● **What is needed**
Which lines of the data below hold "spreadsheet"? Copy each of them.
(Beginning of Task data)
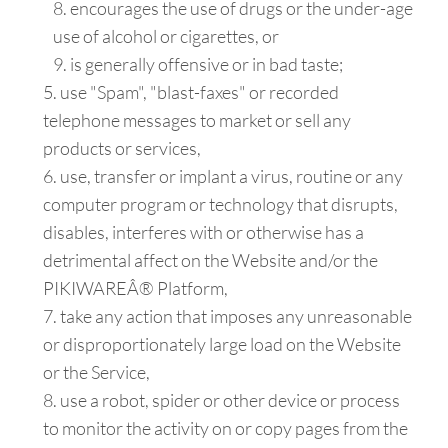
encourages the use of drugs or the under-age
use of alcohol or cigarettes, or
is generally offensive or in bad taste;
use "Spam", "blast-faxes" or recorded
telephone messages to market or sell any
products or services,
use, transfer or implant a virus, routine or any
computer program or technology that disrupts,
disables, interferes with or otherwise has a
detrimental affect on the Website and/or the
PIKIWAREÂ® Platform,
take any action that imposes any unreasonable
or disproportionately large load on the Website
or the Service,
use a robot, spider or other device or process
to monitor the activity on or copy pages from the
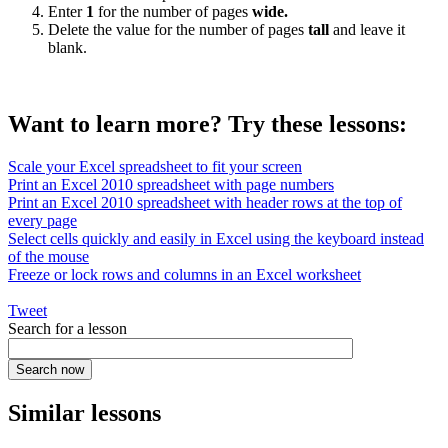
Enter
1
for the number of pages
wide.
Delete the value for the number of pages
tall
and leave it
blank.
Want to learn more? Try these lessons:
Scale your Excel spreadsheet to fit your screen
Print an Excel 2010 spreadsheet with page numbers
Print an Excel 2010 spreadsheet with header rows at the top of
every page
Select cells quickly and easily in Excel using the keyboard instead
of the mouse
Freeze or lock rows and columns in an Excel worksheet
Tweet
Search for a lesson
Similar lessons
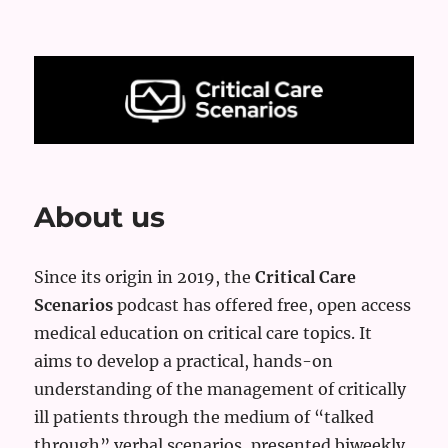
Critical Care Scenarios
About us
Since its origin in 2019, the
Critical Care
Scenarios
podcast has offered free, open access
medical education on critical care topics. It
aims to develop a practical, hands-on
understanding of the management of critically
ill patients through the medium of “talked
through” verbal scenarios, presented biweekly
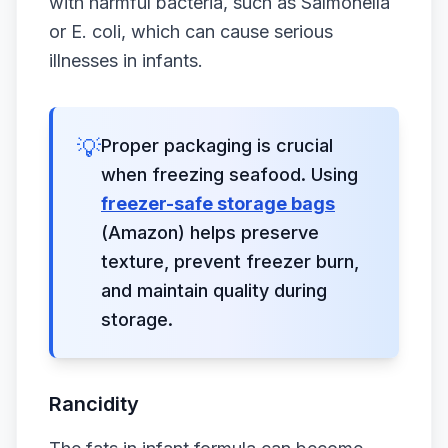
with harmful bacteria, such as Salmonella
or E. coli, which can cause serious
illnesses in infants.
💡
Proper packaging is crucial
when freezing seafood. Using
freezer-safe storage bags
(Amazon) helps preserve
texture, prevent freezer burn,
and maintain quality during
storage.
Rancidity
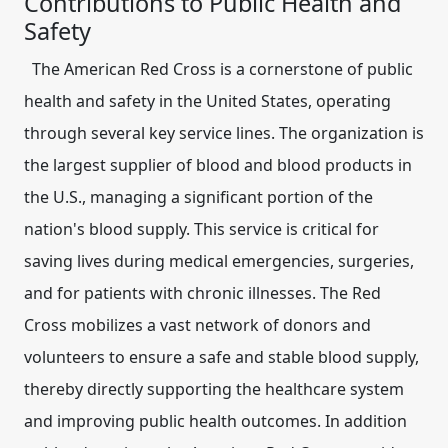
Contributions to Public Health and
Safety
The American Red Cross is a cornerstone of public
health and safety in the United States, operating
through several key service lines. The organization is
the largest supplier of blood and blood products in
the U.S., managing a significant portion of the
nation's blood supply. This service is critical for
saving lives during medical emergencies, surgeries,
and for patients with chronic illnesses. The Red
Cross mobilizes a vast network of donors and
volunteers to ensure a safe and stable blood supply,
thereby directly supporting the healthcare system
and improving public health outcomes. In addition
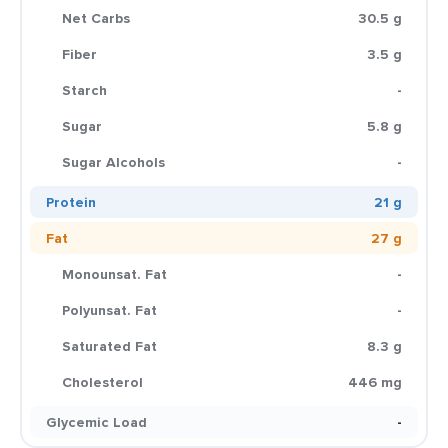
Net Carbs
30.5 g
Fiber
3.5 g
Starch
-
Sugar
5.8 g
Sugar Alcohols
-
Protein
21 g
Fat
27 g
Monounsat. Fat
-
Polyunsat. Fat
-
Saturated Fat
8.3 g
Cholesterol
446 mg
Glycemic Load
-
(End of Task data)
● **Answer to the problem**
Scale your Excel spreadsheet to fit your screen
Print an Excel 2010 spreadsheet with page numbers
Print an Excel 2010 spreadsheet with header rows at the top of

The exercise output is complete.